• The exercise: List each equation that the integration by parts passage below gives for the substitution used on the remaining integral.

• Passage:

>>>>>

4. Integration by Parts

Recall:       \(\displaystyle \int u\,dv=u\,v-\int v\,du\)   where   \(du=\dfrac{du}{dx}\,dx\)   and   \(dv=\dfrac{dv}{dx}\,dx\)

c. Definite Integrals

The integration by parts formula also has a version for definite integrals:


      \(\displaystyle \int_a^b u\,dv=\left[\rule{0pt}{10pt}u\,v\right]_a^b-\int_a^b v\,du\)   where   \(du=\dfrac{du}{dx}\,dx\)   and   \(dv=\dfrac{dv}{dx}\,dx\)

Compute\(\displaystyle \int_0^1 3x^2\arctan x\,dx\).

We apply integration by parts with \[\begin{array}{ll} u=\arctan x & dv=3x^2\,dx \\ du=\dfrac{1}{1+x^2}\,dx \quad & v=x^3 \end{array}\] So: \[\begin{aligned} \int_0^1 3x^2\arctan x\,dx &=\left[x^3\arctan x\right]_0^1-\int_0^1 \dfrac{x^3}{1+x^2}\,dx \\ &=1^3\arctan 1-0^3\arctan 0-\int_0^1 \dfrac{x^3}{1+x^2}\,dx \end{aligned}\] For the integrated part, recall \(\arctan 1=\dfrac{\pi}{4}\) and \(\arctan 0=0\). For the remaining integral, we substitute \(z=1+x^2\). Then \(dz=2x\,dx\) and so \(x\,dx=\dfrac{1}{2}\,dz\) and \(x^2=z-1\). We also change limits. Thus: \[\begin{aligned} \int_0^1 3x^2\arctan x\,dx &=\dfrac{\pi}{4}-\int_1^2 \dfrac{z-1}{z}\dfrac{1}{2}\,dz\ \\ &=\dfrac{\pi}{4}-\dfrac{1}{2}\int_1^2 \left(1-\dfrac{1}{z}\right)\,dz \\ &=\dfrac{\pi}{4}-\dfrac{1}{2}\left[\dfrac{}{}z-\ln|z|\right]_1^2 \\ &=\dfrac{\pi}{4}-\dfrac{1}{2}\left[2-\ln(2)\right]+\dfrac{1}{2}[1] \\ &=\dfrac{\pi}{4}-\dfrac{1}{2}+\dfrac{1}{2}\ln(2) \end{aligned}\] Of course, you can always compute a definite integral by first finding the indefinite integral and then evaluating at the limits. \[\begin{aligned} \int 3x^2\arctan x\,dx &=x^3\arctan x-\dfrac{1}{2}(1+x^2)+\dfrac{1}{2}\ln(1+x^2)+C \\ \int_0^1 3x^2\arctan x\,dx &=\left[x^3\arctan x-\dfrac{1}{2}x^2+\dfrac{1}{2}\ln(1+x^2)\right]_0^1 \\ &=\dfrac{\pi}{4}-\dfrac{1}{2}+\dfrac{1}{2}\ln(2) \end{aligned}\]

The benefit of doing the indefinite integral first is that we can check it before going on to the definite integral.

<<<<<

• Data supplied:
>>>>>

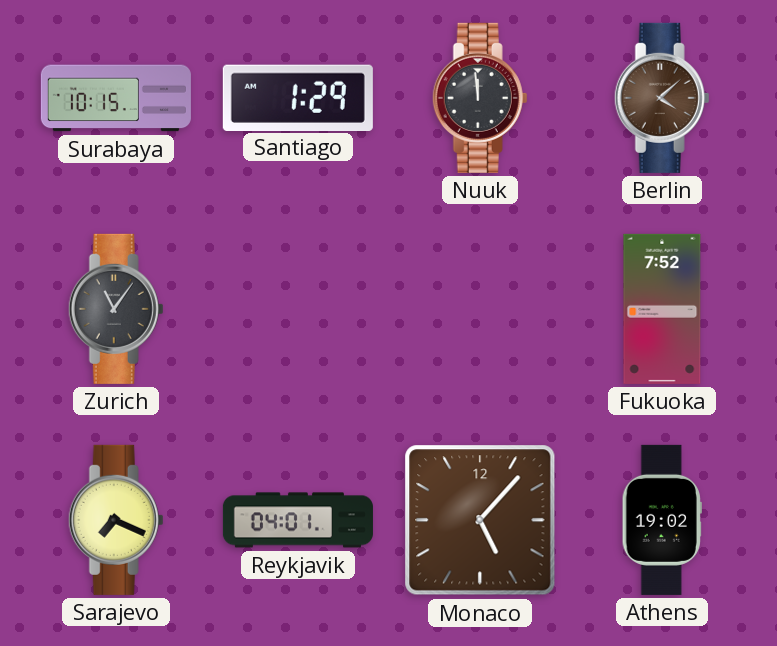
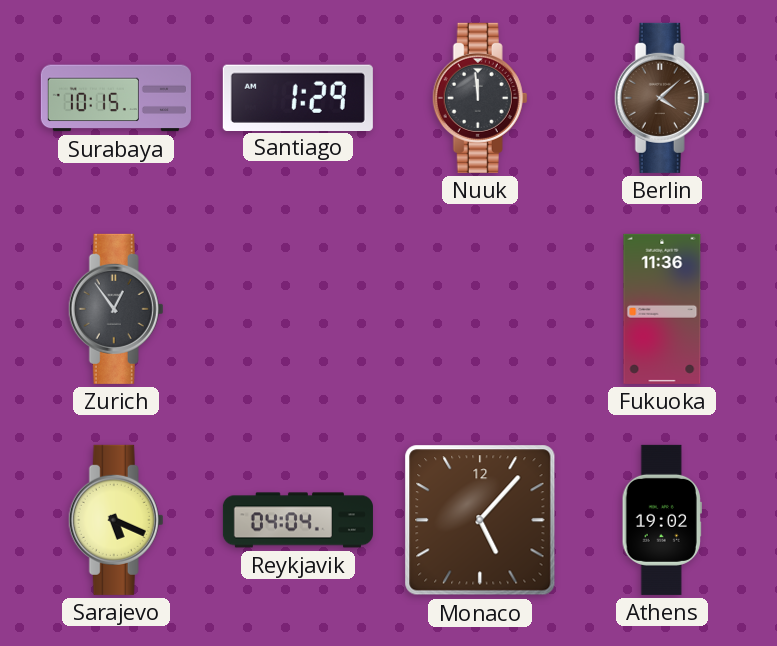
Zurich: 11:06 -> 12:54
Fukuoka: 7:52 -> 11:36
Sarajevo: 7:19 -> 5:19
Reykjavik: 04:01 -> 04:04
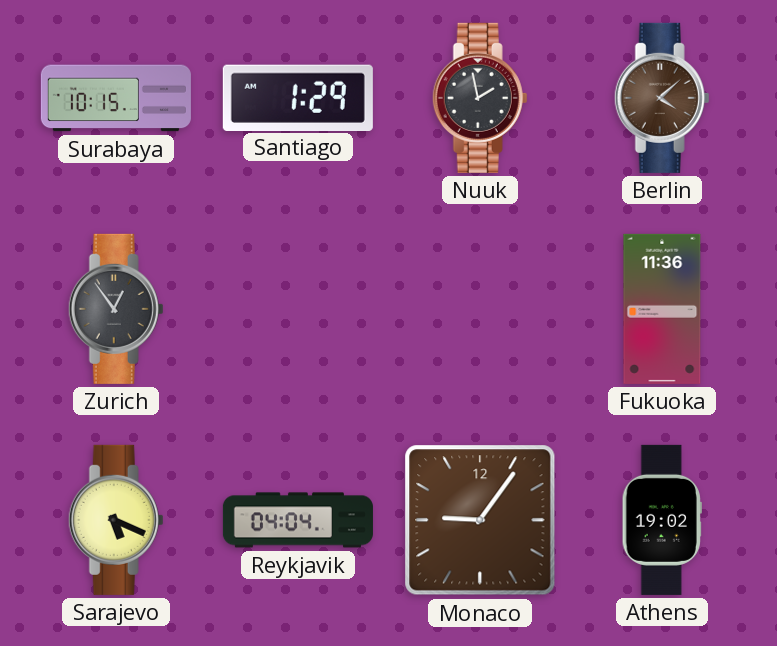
Nuuk: 11:59 -> 1:58
Monaco: 5:07 -> 9:06
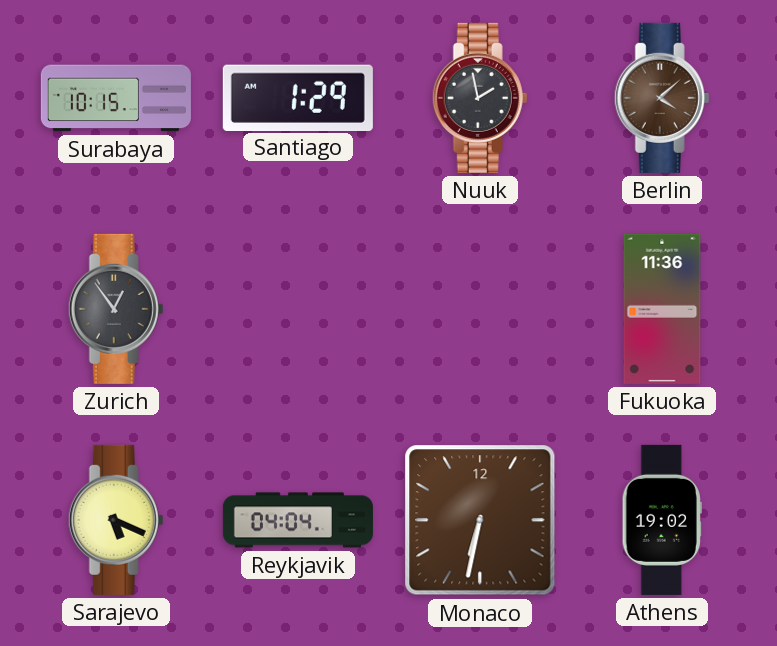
Monaco: 9:06 -> 6:32
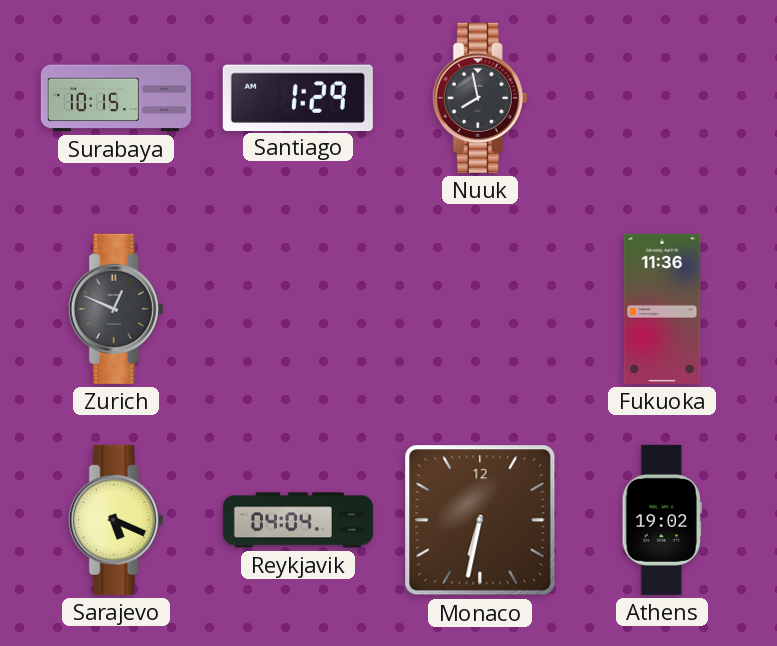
Nuuk: 1:58 -> 7:58
Berlin: 4:08 -> none
Zurich: 12:54 -> 12:49
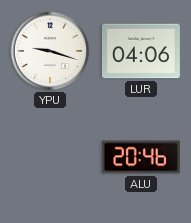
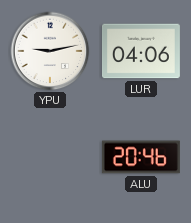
YPU: 9:18 -> 9:13
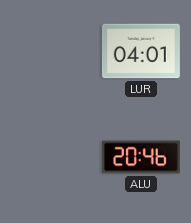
YPU: 9:13 -> none
LUR: 04:06 -> 04:01
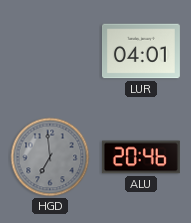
HGD: none -> 6:59
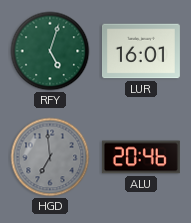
RFY: none -> 5:03
LUR: 04:01 -> 16:01
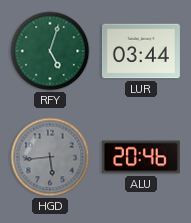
LUR: 16:01 -> 03:44
HGD: 6:59 -> 5:44
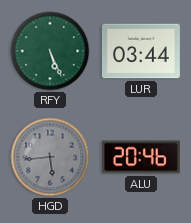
RFY: 5:03 -> 5:26
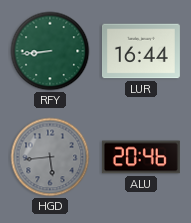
RFY: 5:26 -> 8:44
LUR: 03:44 -> 16:44
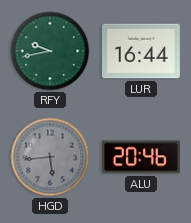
RFY: 8:44 -> 9:43
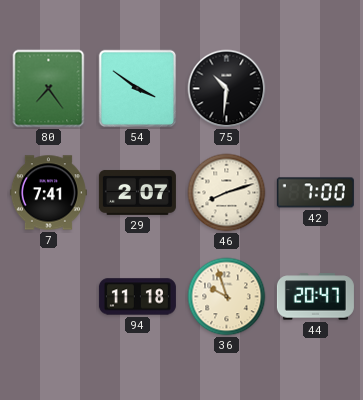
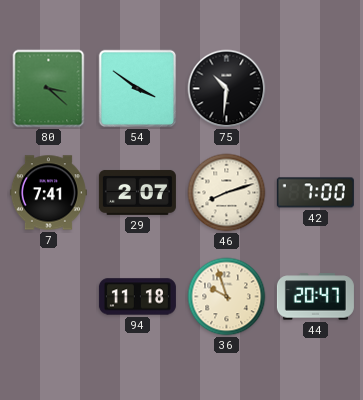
80: 7:24 -> 3:22
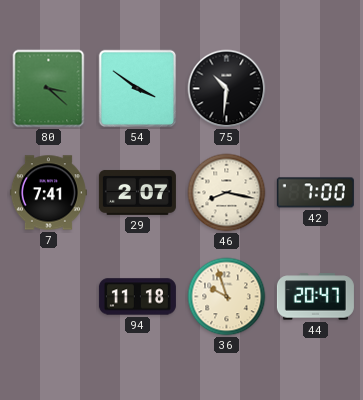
46: 8:12 -> 8:17
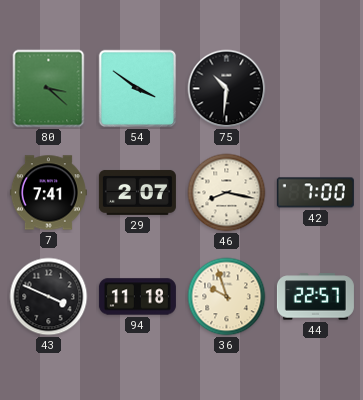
43: none -> 3:49
44: 20:47 -> 22:57
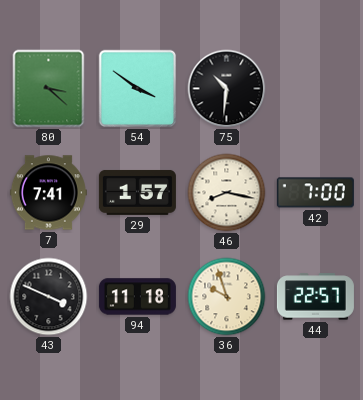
29: 2:07 -> 1:57
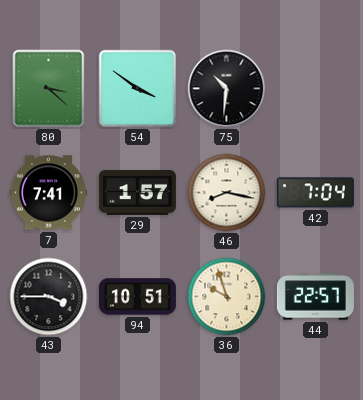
42: 7:00 -> 7:04
43: 3:49 -> 3:45
94: 11:18 -> 10:51
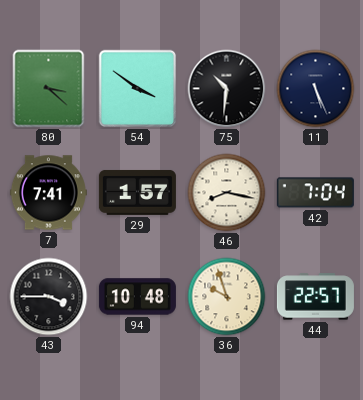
11: none -> 5:26
94: 10:51 -> 10:48
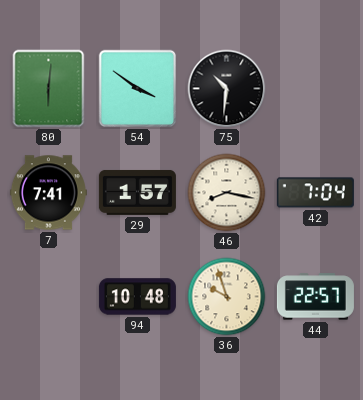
80: 3:22 -> 6:01
11: 5:26 -> none
43: 3:45 -> none
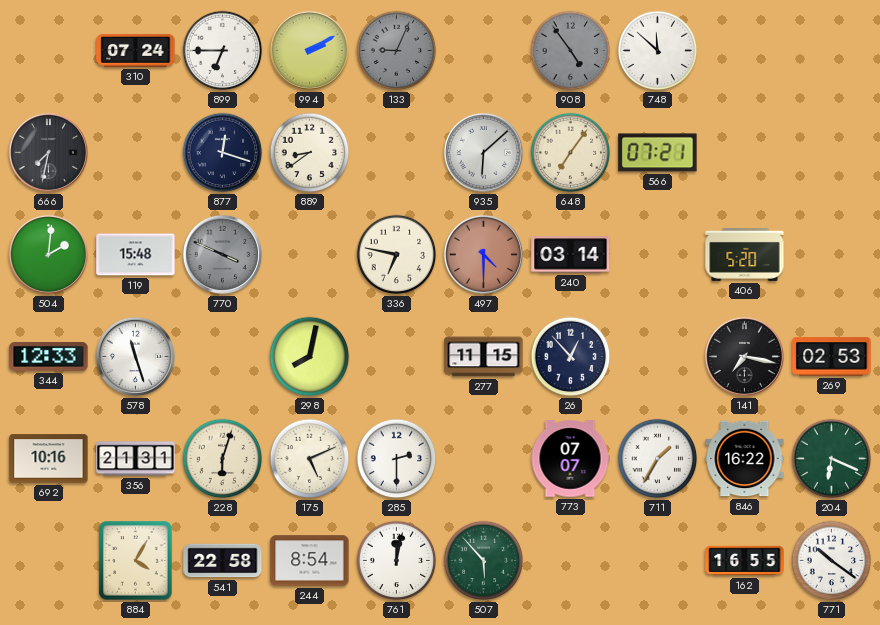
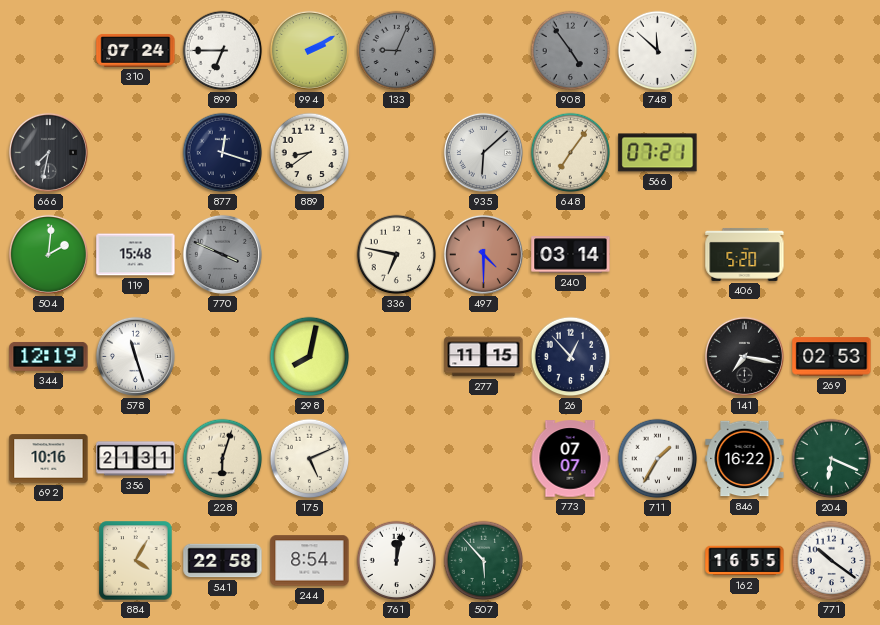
344: 12:33 -> 12:19
285: 2:30 -> none
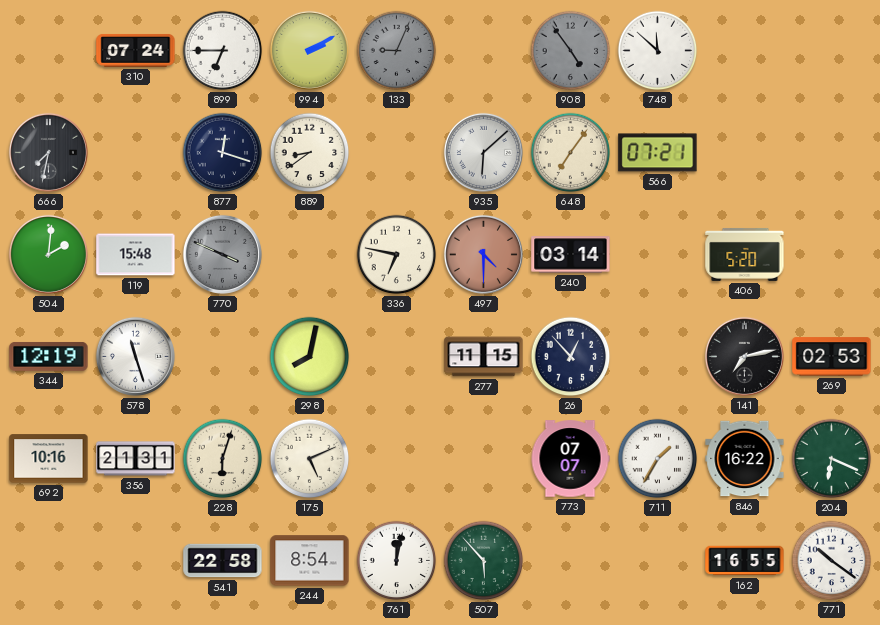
141: 7:17 -> 7:13
884: 4:05 -> none
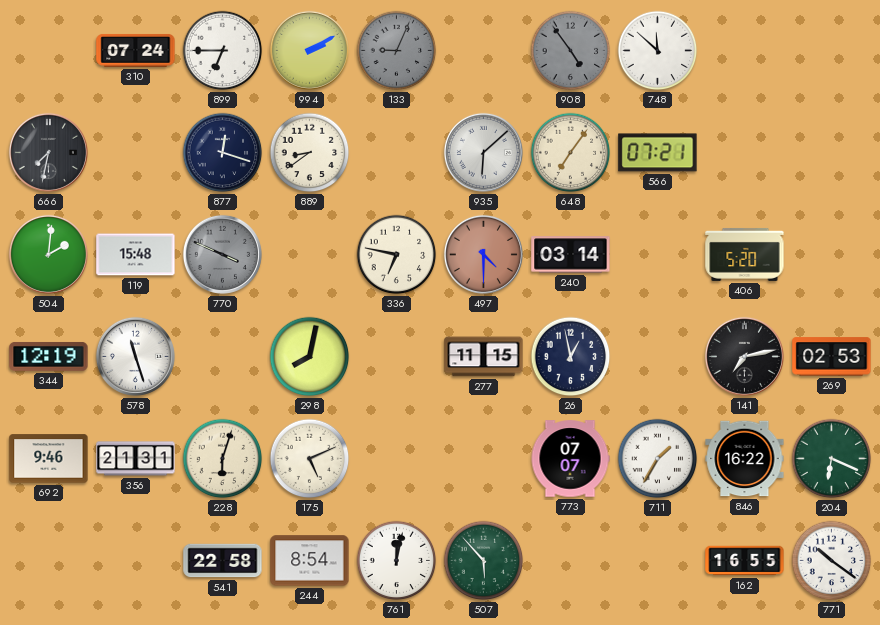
26: 12:53 -> 12:58
692: 10:16 -> 9:46
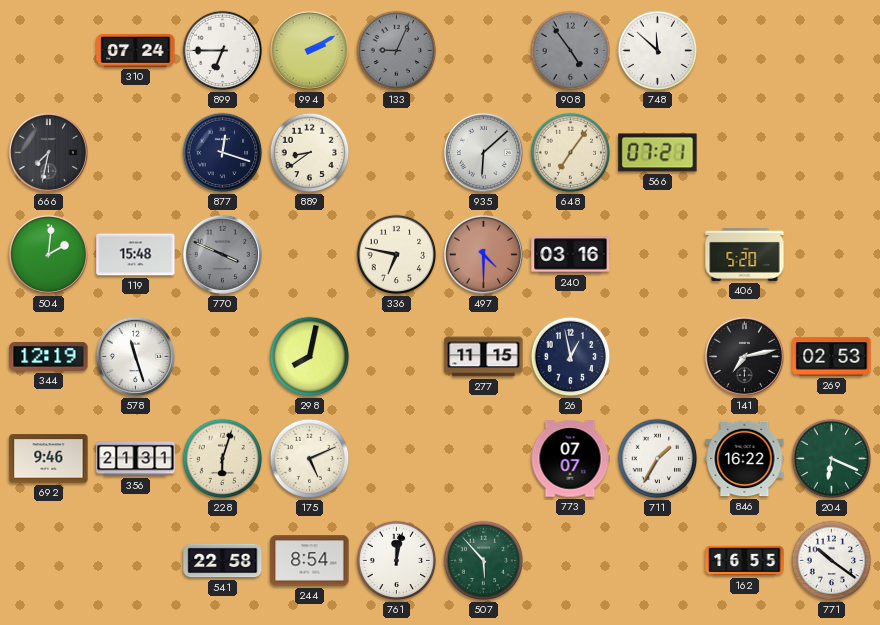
240: 03:14 -> 03:16
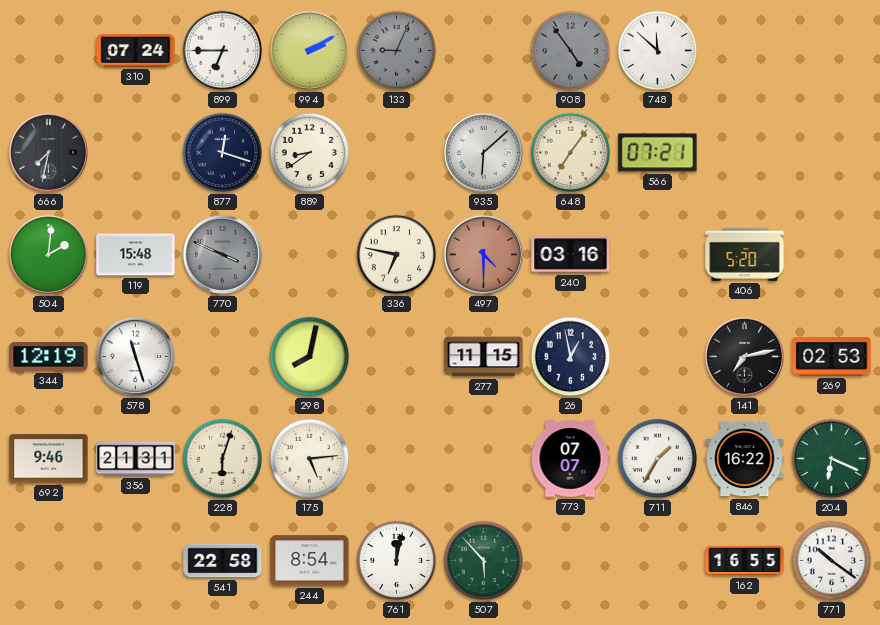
175: 5:11 -> 5:14
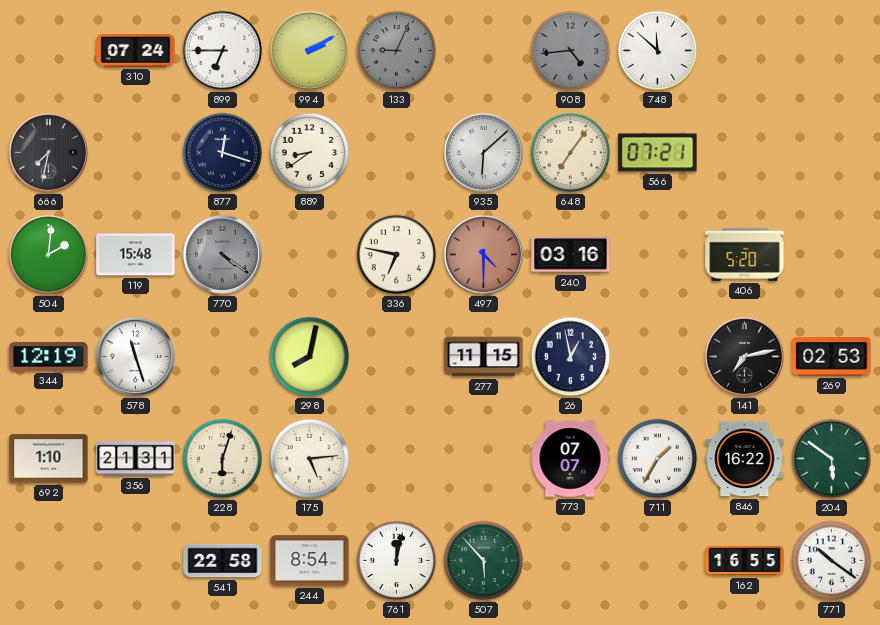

<<<<<

• Exercise output:
- z = 1 + x²
- dz = 2x dx
- x dx = ½ dz
- x² = z − 1